Launch oMLX from Applications — it lives in your menu bar. The Welcome screen walks you through three steps: choose a model folder, start the server, and download your first model. You can browse and download more models any time from the built-in admin dashboard.

4

Find your API URL

oMLX serves at http://127.0.0.1:8000 by default (you pick the host and port). To confirm the exact address, open the dashboard at 127.0.0.1:8000/admin/dashboard and look under API endpoints.
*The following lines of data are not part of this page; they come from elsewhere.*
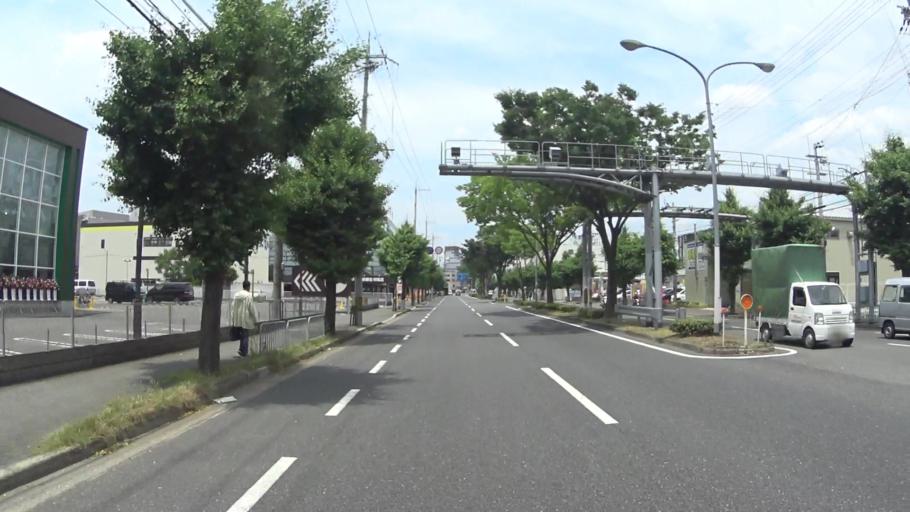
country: JP
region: Kyoto
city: Muko
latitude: 34.9817
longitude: 135.7217
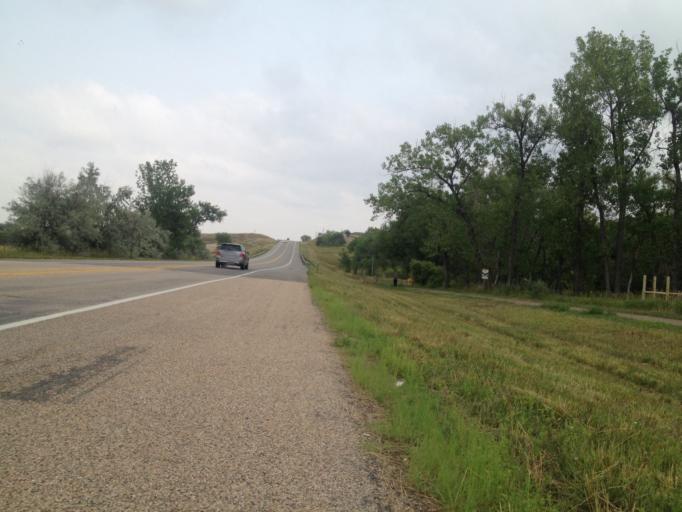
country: US
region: Colorado
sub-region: Boulder County
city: Louisville
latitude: 39.9725
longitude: -105.1237
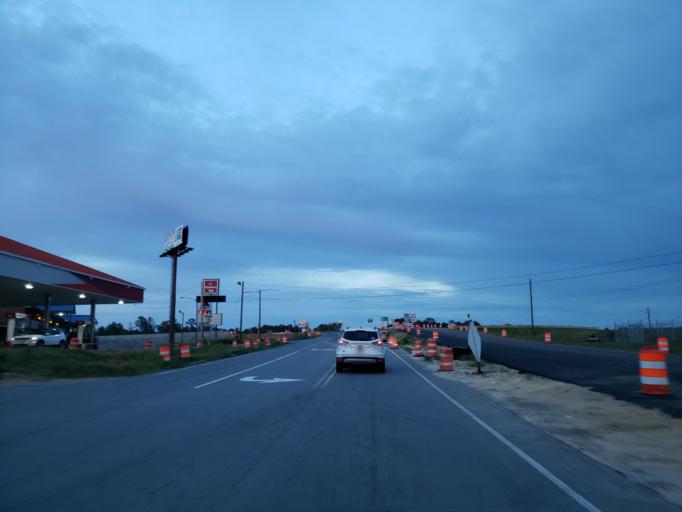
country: US
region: Georgia
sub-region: Lowndes County
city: Hahira
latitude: 30.9930
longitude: -83.3907
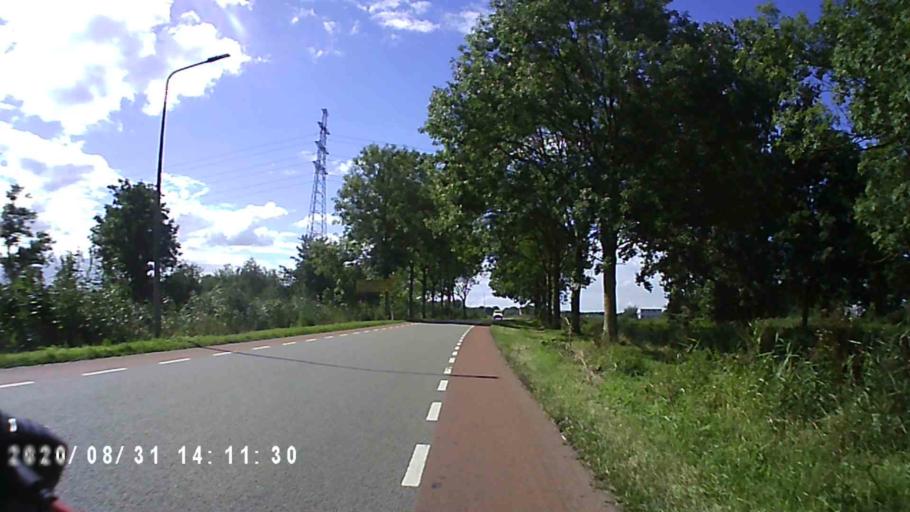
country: NL
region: Groningen
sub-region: Gemeente Zuidhorn
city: Aduard
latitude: 53.2104
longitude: 6.4788
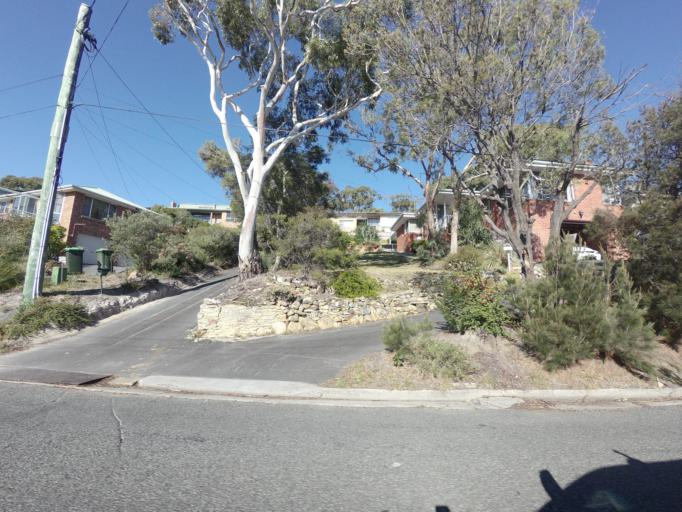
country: AU
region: Tasmania
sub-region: Clarence
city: Lindisfarne
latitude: -42.8427
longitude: 147.3400
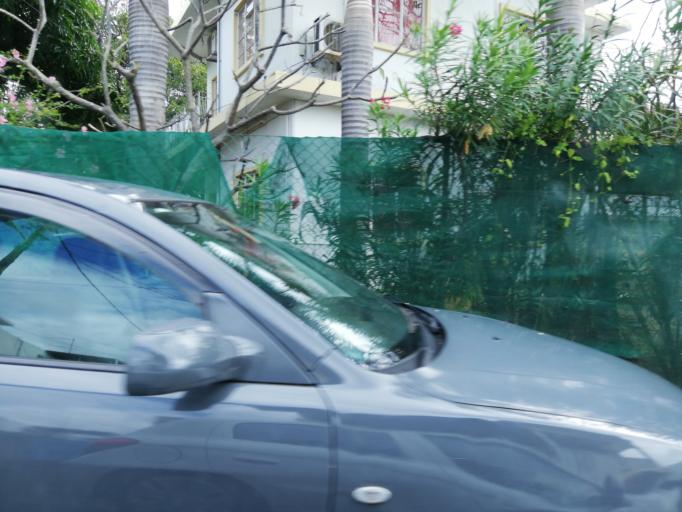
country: MU
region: Port Louis
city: Port Louis
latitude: -20.1633
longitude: 57.4877
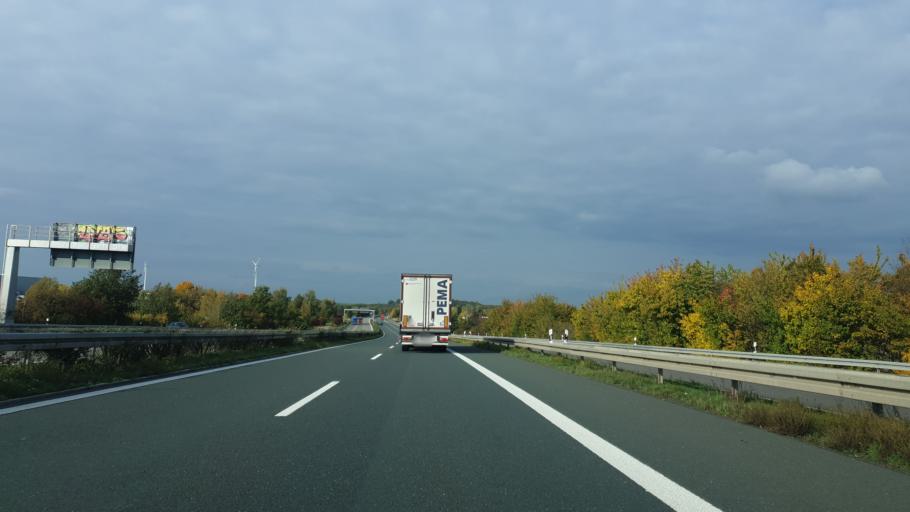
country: DE
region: Saxony
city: Dennheritz
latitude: 50.8264
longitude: 12.4487
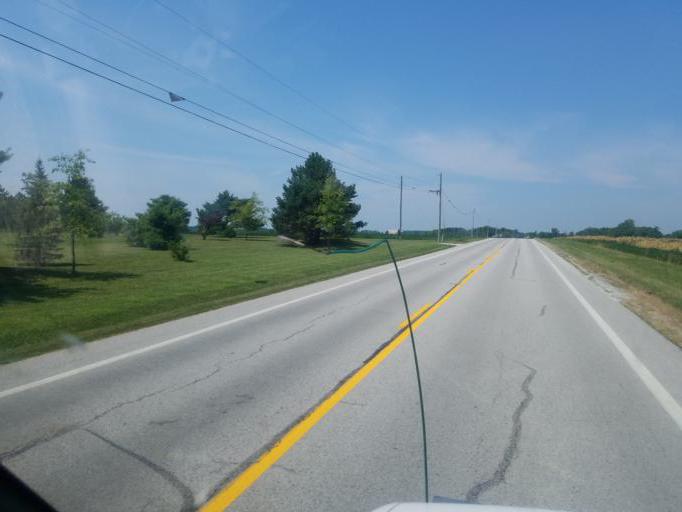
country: US
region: Ohio
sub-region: Auglaize County
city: Saint Marys
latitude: 40.4894
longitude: -84.4344
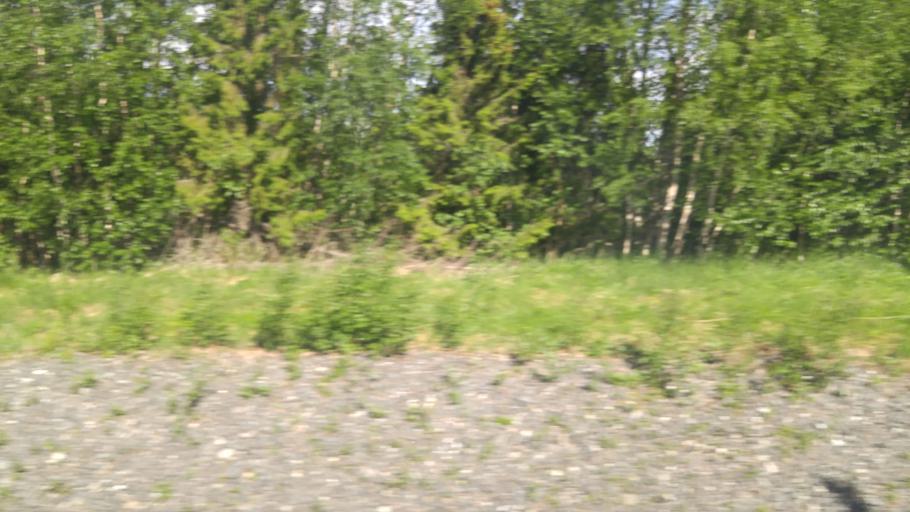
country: SE
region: Jaemtland
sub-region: Are Kommun
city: Are
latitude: 63.3677
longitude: 12.7134
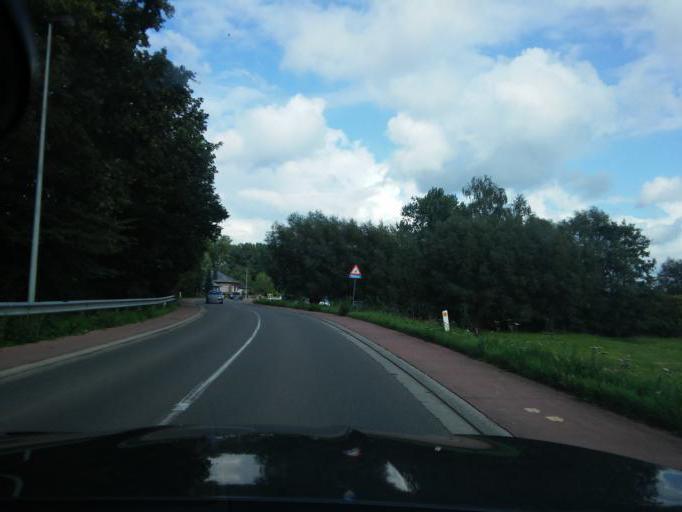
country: BE
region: Flanders
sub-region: Provincie Oost-Vlaanderen
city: Geraardsbergen
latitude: 50.7907
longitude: 3.9253
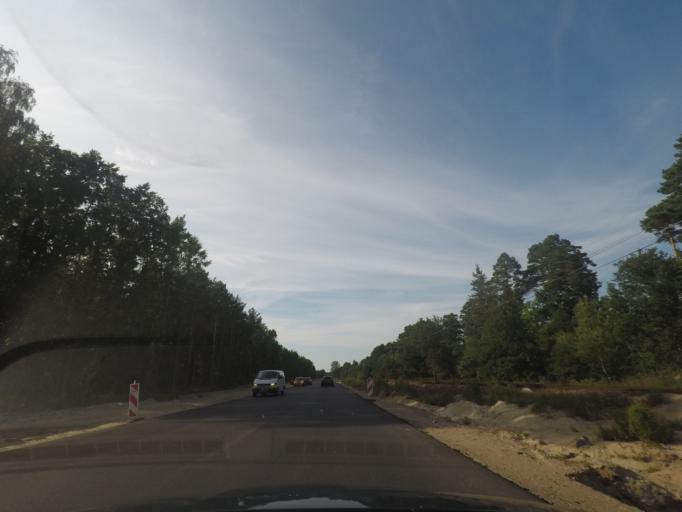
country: PL
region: Pomeranian Voivodeship
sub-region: Powiat leborski
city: Leba
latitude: 54.7195
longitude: 17.5739
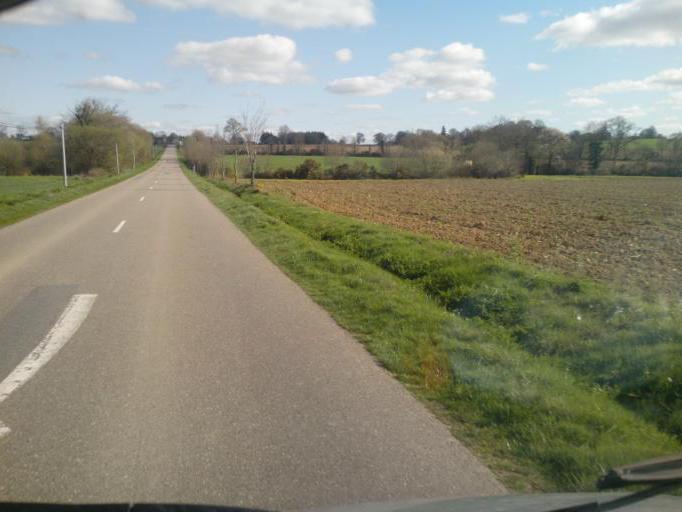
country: FR
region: Brittany
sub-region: Departement d'Ille-et-Vilaine
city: Maxent
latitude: 47.9725
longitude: -2.0209
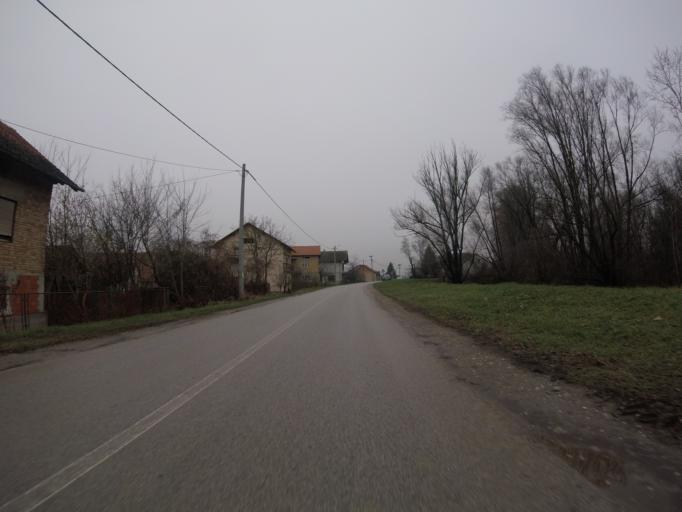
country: HR
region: Sisacko-Moslavacka
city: Lekenik
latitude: 45.6178
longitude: 16.3295
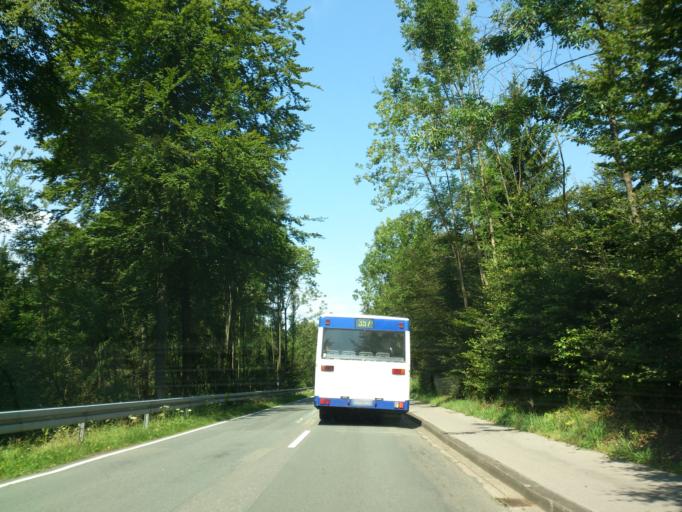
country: DE
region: North Rhine-Westphalia
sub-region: Regierungsbezirk Detmold
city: Horn
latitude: 51.8438
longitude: 8.9320
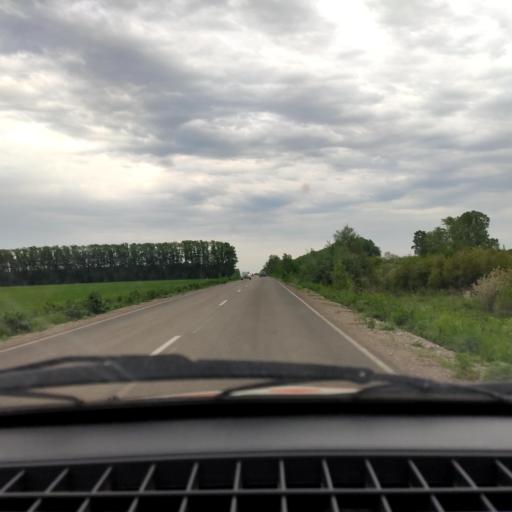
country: RU
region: Bashkortostan
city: Avdon
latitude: 54.5369
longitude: 55.7631
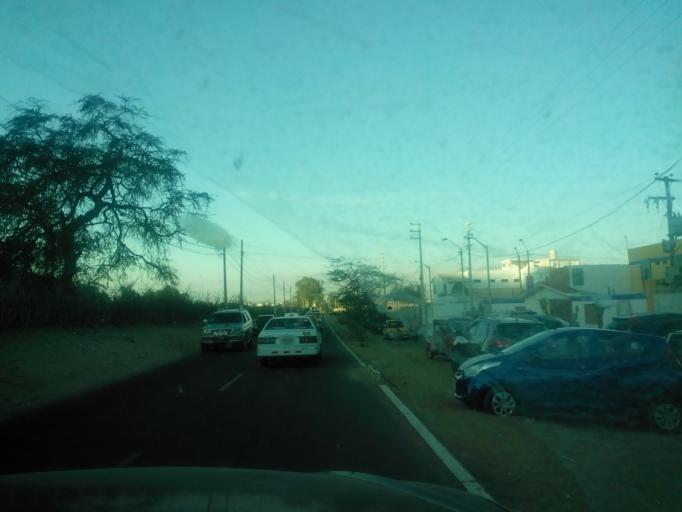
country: PE
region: Ica
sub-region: Provincia de Ica
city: Ica
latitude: -14.0858
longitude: -75.7561
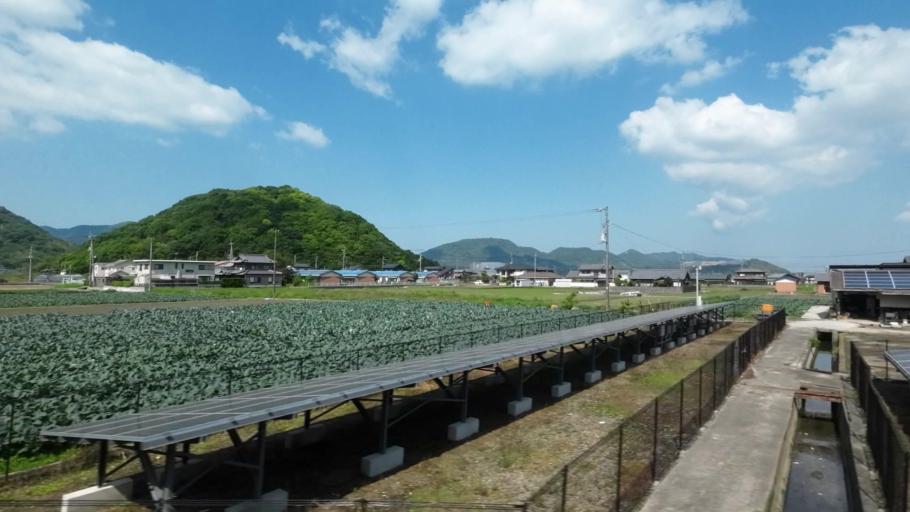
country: JP
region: Kagawa
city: Tadotsu
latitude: 34.1968
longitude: 133.7130
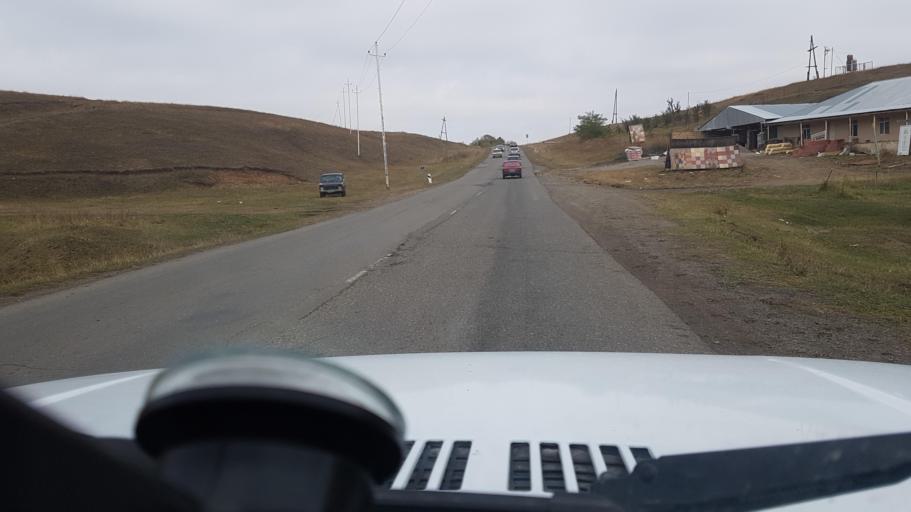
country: AZ
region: Gadabay Rayon
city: Ariqdam
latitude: 40.6178
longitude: 45.8110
That's the URL for Karja.

3. Connect it to Karja

1

Open AI settings

In Karja, click Settings (the gear at the bottom of the left sidebar), then open the AI tab.

2

Choose your backend and paste the URL

Select Ollama or oMLX, then put your address in Base URL — http://127.0.0.1:11434 for Ollama, http://127.0.0.1:8000 for oMLX. (If you set an API key on oMLX, paste it in the API key field.)

3

Pick a model

Click Refresh under Model and choose one of your downloaded models from the dropdown. If the list is empty, the server isn't running or you haven't downloaded a model yet.

4. Try it — ask AI about a note

Karja's AI Chat can read your records as context. Here's the full loop in Notepad:

1

Write a note

Open Notepad from the sidebar and type a few paragraphs — say, some meeting notes or a draft.

2

Open AI Chat

Click AI Chat at the bottom of the left sidebar. A chat pane opens at the bottom of the window.

3

Attach the note as context

Type @ in the chat box and pick your note from the list. It's now attached, so the model can read it.

4

Ask a question

Type something like "Summarise this note in three bullet points" and press Enter. The answer streams in — generated entirely on your machine. 🎉

Good to know

Keep Ollama or oMLX running while you use Karja's AI features.
Larger models give better answers but need more memory — if responses are slow or the app struggles, switch to a smaller model.
Your prompts and documents never leave your computer.